-- PROMPT --
Please reproduce the records below line for line, leaving out the pictures.

-- EXERCISE INPUT --
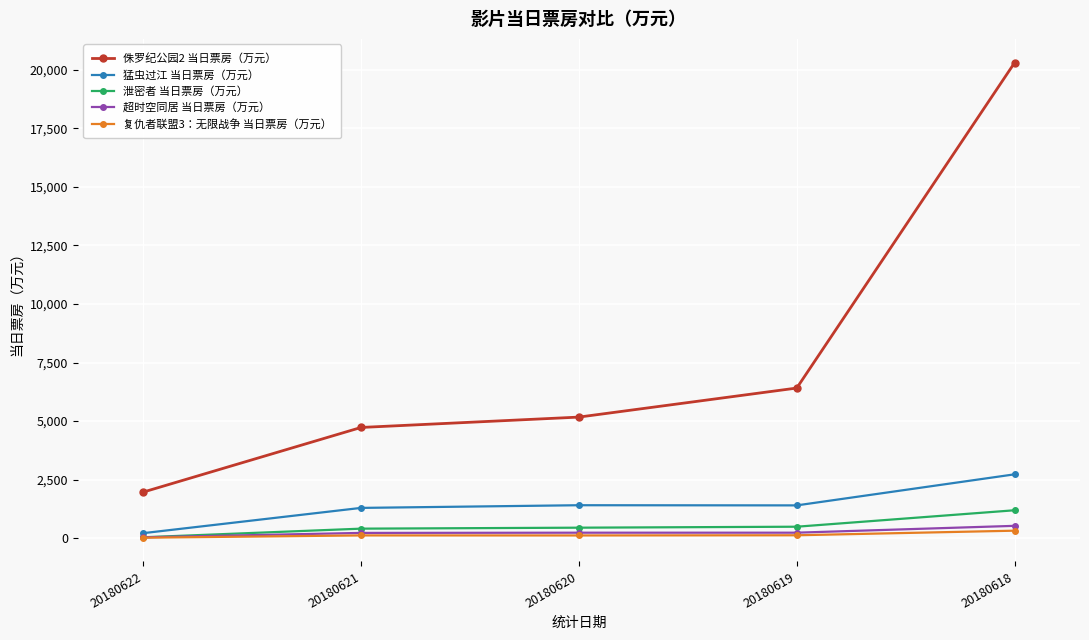

True or false: 侏罗纪公园2 当日票房（万元） has more than 1 points higher than both neighbors.

False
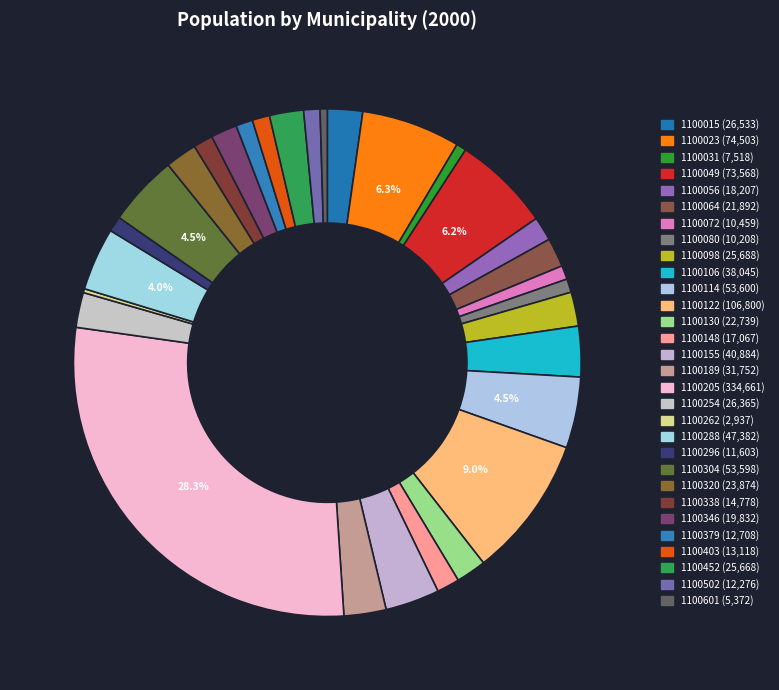

Which slice is the largest?

1100205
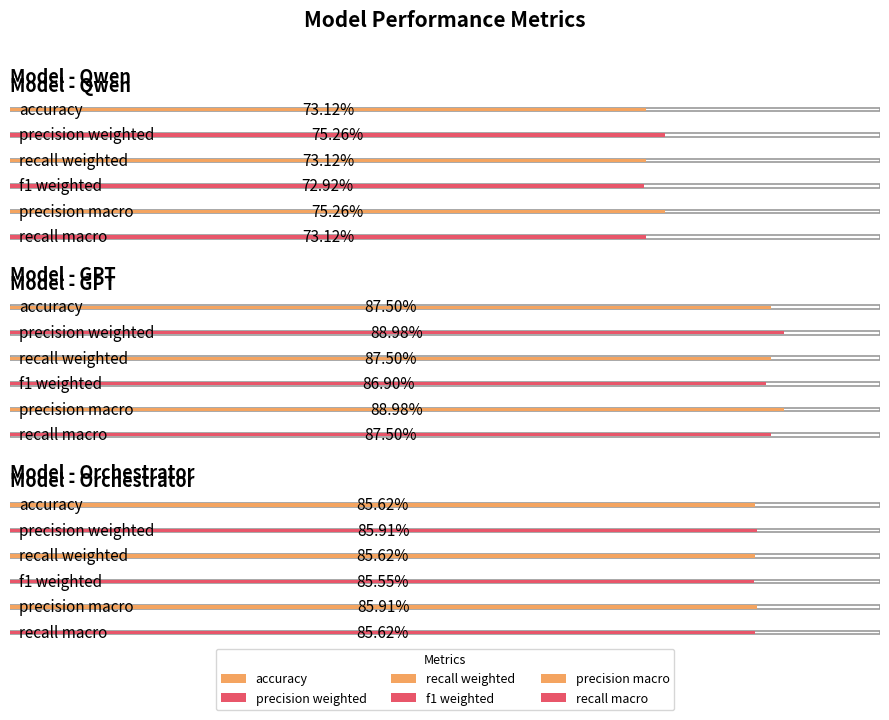

Between Qwen and Orchestrator, which series saw the biggest shift?

f1_weighted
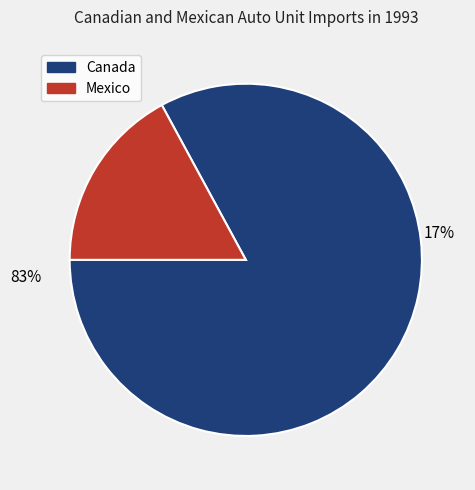

Is it true that September is 4% of the pie?

False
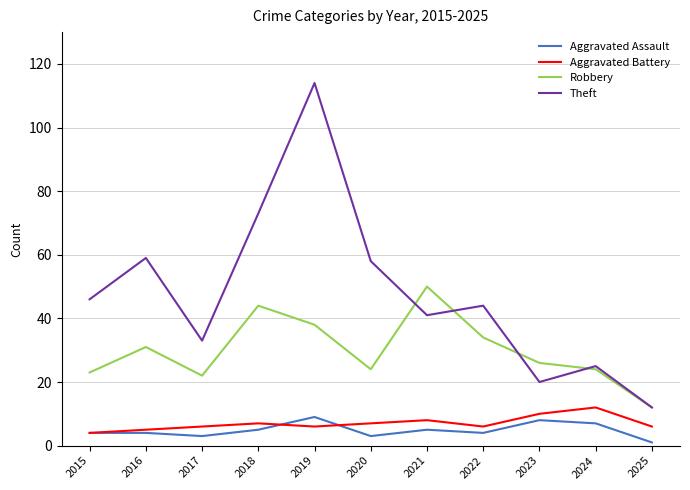

Which series has the widest spread of values?

Theft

-- RESULT --
True or false: 侏罗纪公园2 当日票房（万元） has more than 1 points higher than both neighbors.

False

Which slice is the largest?

1100205

Between Qwen and Orchestrator, which series saw the biggest shift?

f1_weighted

Is it true that September is 4% of the pie?

False

Which series has the widest spread of values?

Theft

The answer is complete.